WHAT TO WORK ON:
Since the pictures are not wanted, reproduce only the rest of the records, exactly as given.

DATASET EXCERPTS:

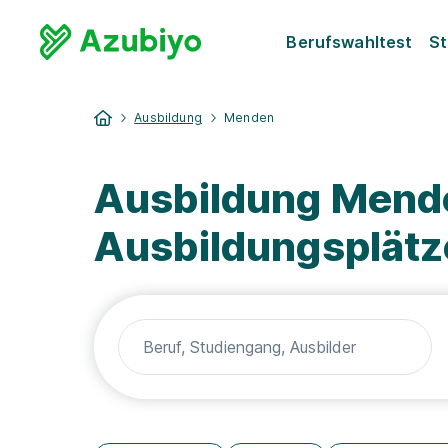
Berufswahltest
St
Ausbildung
Menden
Ausbildung Mende
Ausbildungsplätz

WRITTEN REPLY:
Berufswahltest
St
Ausbildung
Menden
Ausbildung Mende
Ausbildungsplätz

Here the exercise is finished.